TASK TO COMPLETE:
Quote the rows from the line with "sub-region: Nomos Thessalonikis" up to and including the line with "longitude: 101.6180", word for word.

INFORMATION SUPPLIED:
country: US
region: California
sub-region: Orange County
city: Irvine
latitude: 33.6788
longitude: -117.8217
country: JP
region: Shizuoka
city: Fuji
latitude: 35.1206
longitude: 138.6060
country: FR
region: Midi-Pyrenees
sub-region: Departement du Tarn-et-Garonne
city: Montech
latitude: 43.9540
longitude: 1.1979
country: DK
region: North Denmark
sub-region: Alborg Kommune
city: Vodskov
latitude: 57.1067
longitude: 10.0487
==
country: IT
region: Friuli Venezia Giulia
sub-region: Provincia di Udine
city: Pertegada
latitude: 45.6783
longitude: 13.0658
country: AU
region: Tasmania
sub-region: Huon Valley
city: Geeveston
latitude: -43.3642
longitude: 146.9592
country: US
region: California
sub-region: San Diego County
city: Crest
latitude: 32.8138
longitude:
---
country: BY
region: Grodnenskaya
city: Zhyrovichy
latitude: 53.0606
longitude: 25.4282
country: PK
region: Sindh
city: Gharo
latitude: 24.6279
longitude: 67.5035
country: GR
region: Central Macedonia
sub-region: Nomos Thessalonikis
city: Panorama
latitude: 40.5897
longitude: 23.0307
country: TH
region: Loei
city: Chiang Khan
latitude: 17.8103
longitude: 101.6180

EXERCISE SOLUTION:
sub-region: Nomos Thessalonikis
city: Panorama
latitude: 40.5897
longitude: 23.0307
country: TH
region: Loei
city: Chiang Khan
latitude: 17.8103
longitude: 101.6180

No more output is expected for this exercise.